Naked and ashamed, I just want to hide. I want to be alone. I don’t want what he wants. I don’t even know who I am anymore.
I lay there hoping this time will be different. This time, I will be more into him. Maybe it won’t hurt, or I won’t bleed. Maybe cancer won’t have the final say.
Quickly, I learn cancer continues to steal the life inside of me and the joy of our marriage. Somehow, he still hasn’t come to terms with cancer dictating what happens in the bedroom, or maybe he’s just more hopeful than me.
Three chapters of chemotherapy, the one more grueling than the next—Hodgkin’s Lymphoma, you didn’t rest in one spot but all over. Birth control, ovary preservation, early menopause, stem cell transplant, mitigating infection, and two menstrual cycles in thirteen months are all green lights go for sex. But not so much because he doesn’t understand or he refuses to accept.
I don’t blame him. Cancer steals careers, hobbies, vacations, relationships, friendships, peace, our kids’ youth, dreams, schedules, and livelihood. Why wouldn’t it steal my marriage? Why wouldn’t it steal sex, the lifeline to my marriage? Of course, the lack of intimacy would suffocate my husband. Cancer suffocates. Cancer doesn’t discriminate. Cancer goes after all the things.
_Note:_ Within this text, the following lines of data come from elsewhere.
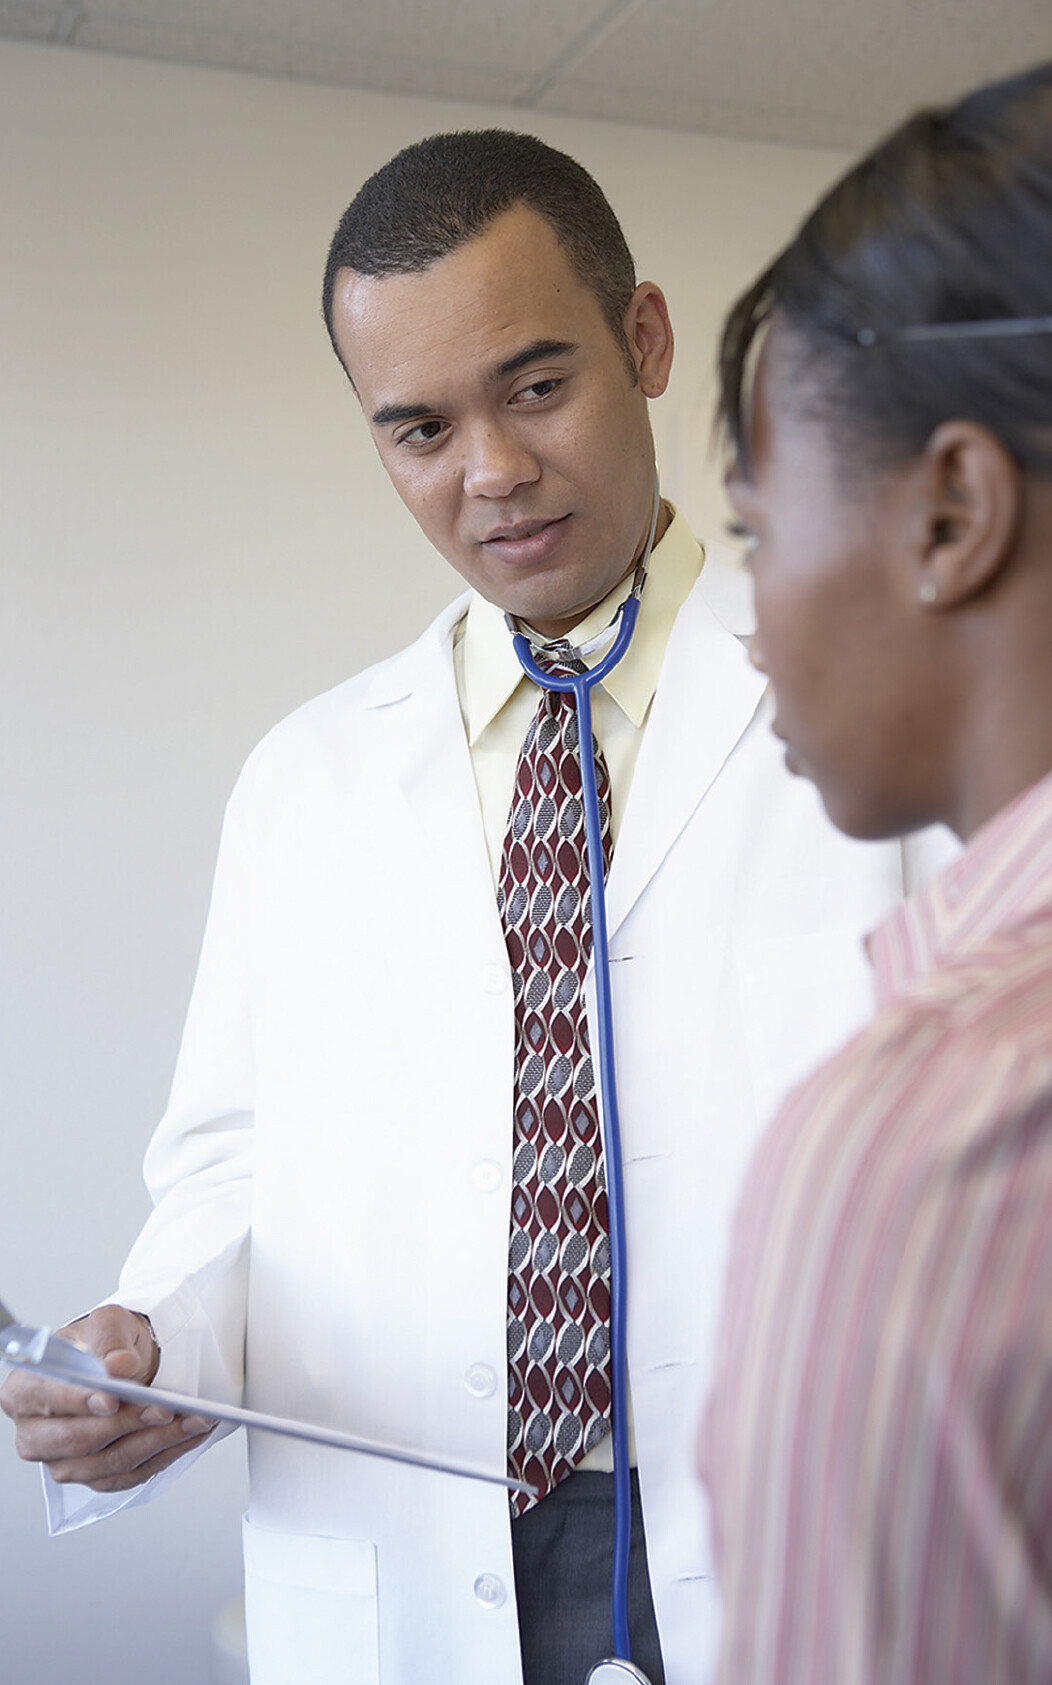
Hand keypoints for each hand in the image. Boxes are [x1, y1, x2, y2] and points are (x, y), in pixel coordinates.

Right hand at [0, 1304, 215, 1492]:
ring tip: (190, 1420)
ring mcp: (63, 1460)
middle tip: (163, 1408)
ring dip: (155, 1443)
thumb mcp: (108, 1324)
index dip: (77, 1402)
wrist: (123, 1362)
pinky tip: (186, 1435)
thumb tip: (117, 1366)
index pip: (44, 1399)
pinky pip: (127, 1476)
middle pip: (77, 1440)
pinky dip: (162, 1456)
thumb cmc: (105, 1344)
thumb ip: (110, 1340)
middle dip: (126, 1424)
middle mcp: (36, 1433)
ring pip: (108, 1463)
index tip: (111, 1400)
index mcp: (25, 1389)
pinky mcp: (93, 1475)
I am unwillingly dragged into the constant reminders of hair loss, weight gain, weight loss, a central line, a PICC line, port scars bruised along my flattened chest, and biopsy scars stamped across my back. The joy of always having smooth skin without shaving is no match to the ongoing physical changes that scream, there is no way this is my body. I quickly dress after a shower to avoid glimpses of my cancer wounds before the mirror defogs. Furthermore, feeling intimate quickly becomes a thing of the past.
I am struggling to identify with intimacy in my marriage. I’ve lost connection with my husband and don’t find him attractive anymore. When will this agony end? Could this even get better after treatment?
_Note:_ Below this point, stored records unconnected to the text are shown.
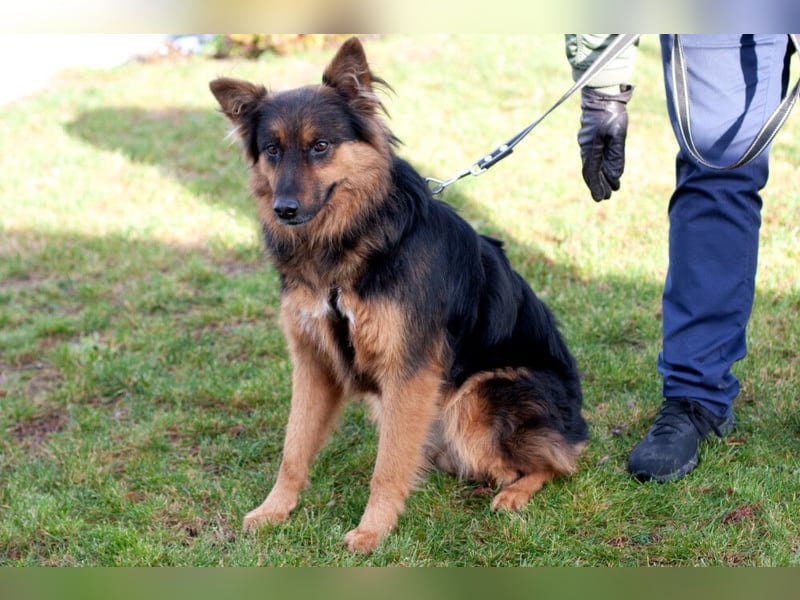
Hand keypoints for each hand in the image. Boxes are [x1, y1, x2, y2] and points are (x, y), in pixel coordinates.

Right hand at [577, 85, 632, 200]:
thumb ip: (616, 156)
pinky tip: (606, 169)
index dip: (596, 187)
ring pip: (592, 163)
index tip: (600, 198)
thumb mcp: (618, 134)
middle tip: (605, 197)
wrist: (602, 92)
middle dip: (598, 184)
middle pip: (591, 170)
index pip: (591, 172)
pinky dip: (600, 165)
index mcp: (591, 147)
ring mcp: (587, 141)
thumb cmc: (611, 112)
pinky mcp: (591, 136)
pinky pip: (594, 155)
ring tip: (610, 186)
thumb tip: (615, 175)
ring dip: (600, 176)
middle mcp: (586, 146)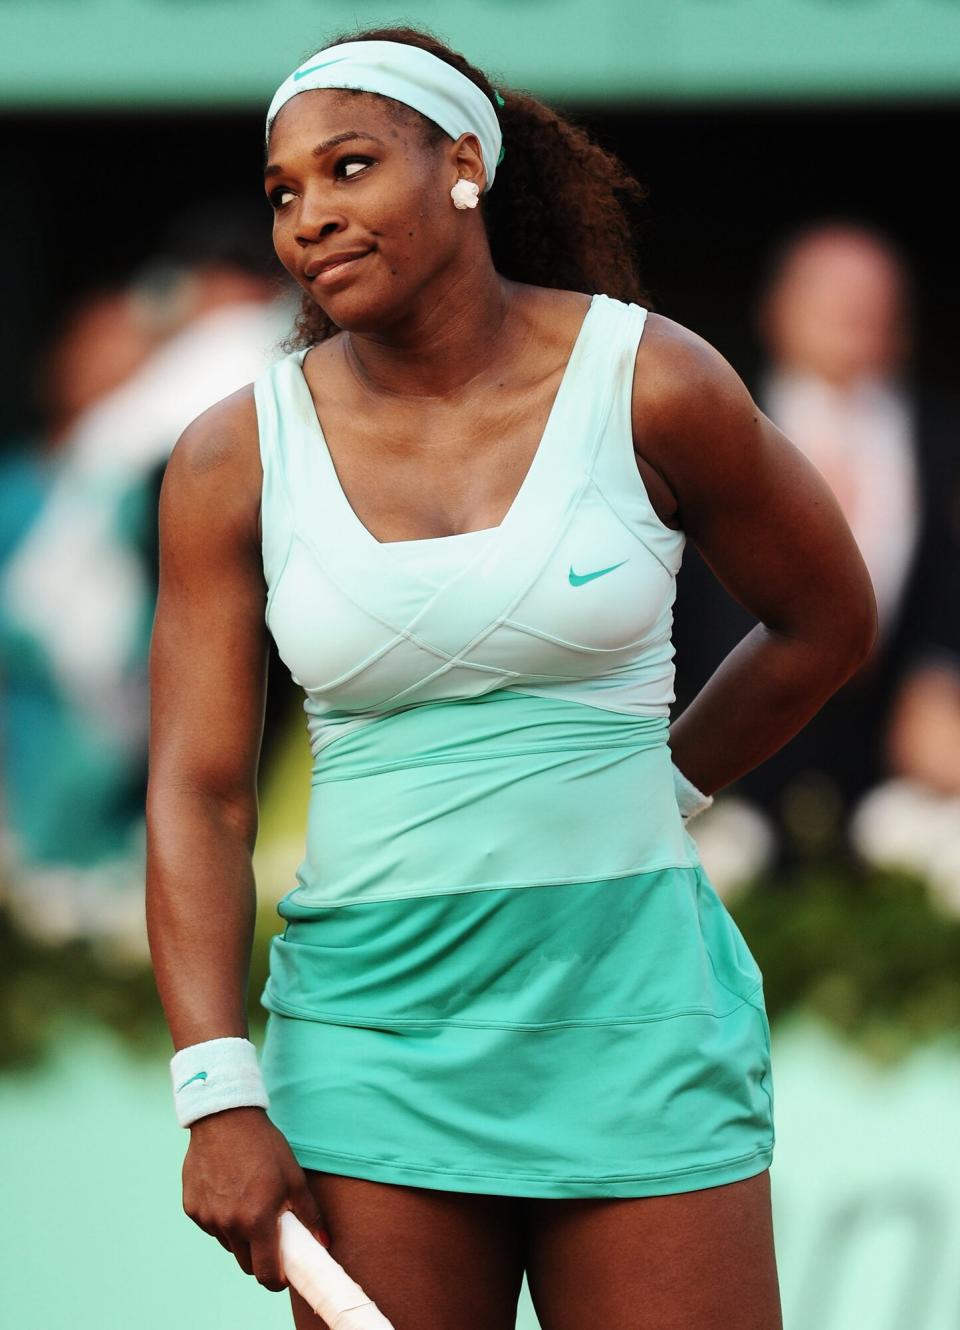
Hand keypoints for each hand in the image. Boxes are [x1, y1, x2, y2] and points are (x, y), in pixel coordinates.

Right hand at [182, 1106, 328, 1291]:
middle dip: (260, 1256)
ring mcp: (207, 1217)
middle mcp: (228, 1225)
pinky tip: (229, 1191)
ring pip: (228, 1243)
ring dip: (240, 1235)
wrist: (224, 1117)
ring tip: (249, 1202)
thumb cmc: (264, 1145)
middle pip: (245, 1262)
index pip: (265, 1272)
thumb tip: (323, 1242)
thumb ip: (309, 1215)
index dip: (276, 1279)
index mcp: (256, 1220)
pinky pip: (210, 1226)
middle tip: (270, 1233)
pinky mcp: (192, 1208)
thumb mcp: (293, 1177)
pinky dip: (221, 1218)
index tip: (283, 1273)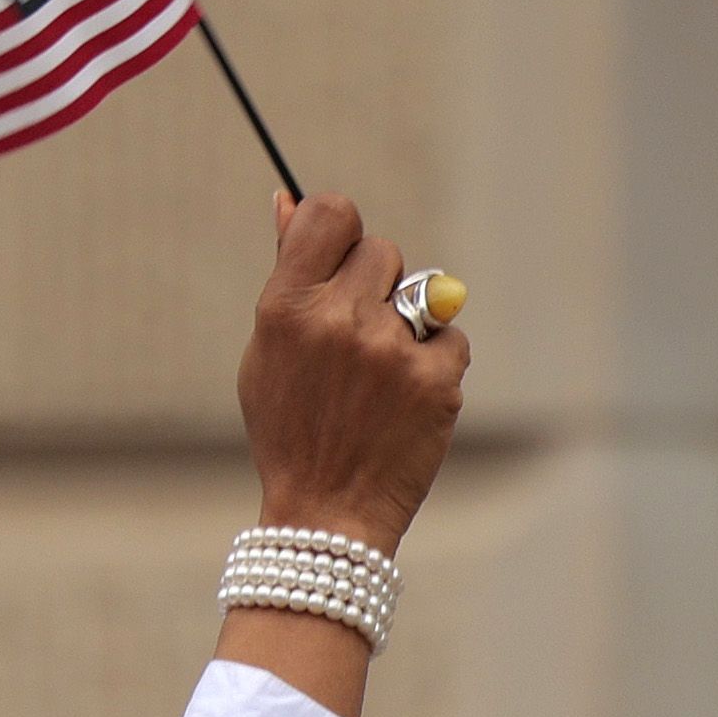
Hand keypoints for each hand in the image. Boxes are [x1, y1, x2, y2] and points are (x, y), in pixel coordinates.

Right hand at [234, 191, 465, 552]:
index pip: (334, 213)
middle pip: (382, 251)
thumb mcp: (268, 354)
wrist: (326, 516)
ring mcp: (390, 350)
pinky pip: (450, 337)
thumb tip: (288, 200)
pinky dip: (435, 363)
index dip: (344, 231)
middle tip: (359, 341)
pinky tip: (406, 401)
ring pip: (421, 292)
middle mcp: (338, 320)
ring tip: (380, 377)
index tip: (345, 260)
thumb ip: (287, 277)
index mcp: (287, 308)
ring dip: (408, 323)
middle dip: (376, 286)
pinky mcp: (435, 379)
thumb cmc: (292, 432)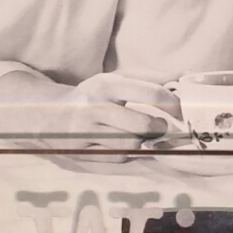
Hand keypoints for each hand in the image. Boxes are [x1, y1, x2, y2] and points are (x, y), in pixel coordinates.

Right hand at [55, 73, 181, 159]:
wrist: (48, 114)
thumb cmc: (91, 96)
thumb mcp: (116, 80)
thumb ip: (150, 79)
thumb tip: (184, 76)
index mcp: (106, 84)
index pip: (150, 94)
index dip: (173, 105)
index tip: (182, 111)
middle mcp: (95, 107)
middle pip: (143, 125)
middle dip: (158, 128)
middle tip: (160, 127)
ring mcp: (86, 132)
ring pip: (131, 144)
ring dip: (141, 142)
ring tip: (137, 134)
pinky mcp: (82, 152)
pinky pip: (118, 157)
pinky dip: (126, 152)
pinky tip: (120, 143)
Unfortunately, and as one could easily predict, what’s not happening in the bedroom can’t stay in the bedroom. Now, our marriage is on the rocks. Wreaking havoc, communication fails, cancer seeping into date night, finances, work schedules, family time, and the day-to-day, tired and crabby, I nestle in delegating tasks to the kids and keeping a tidy home.
Attempting to honor my husband’s needs, I oblige to scheduled sex. For some reason, those tend to be the nights I randomly fall ill from treatment. The anticipatory anxiety I experience upon treatment or doctors’ appointments matches the fear I face in disappointing my husband.
How long will he be patient with me? Has he already ventured onto someone new, someone less broken by cancer? Am I single-handedly ruining my marriage?
Of all the things cancer cripples, my marriage being on the chopping block submittingly awaits its blow. Hi, cancer. Goodbye, marriage of ten years. Seems like an oxymoron to go through the most grueling season of your life to only lose the partner I thought was mine for all my life. But just maybe, I am not alone. When cancer hits, relationships either become stronger, or they become weaker.
Cancer doesn’t only steal life but divides the love of my life and me. Goodbye, physical intimacy. Goodbye, emotional intimacy. Cancer doesn’t discriminate.
If cancer can steal, so can I. I can take back what has been taken away from me. Surely, it may look completely different than life before cancer. People fade, relationships change, and somehow, I am finding exactly what I need in my life.
And luckily, cancer has only pushed him as far away as the couch in the basement, where he spent only three nights. Standing by my side, sex, or no sex, even if I am just starting to find my new footing and dance a new dance, my husband patiently awaits his cancer-free bride. Cancer doesn’t have the final say.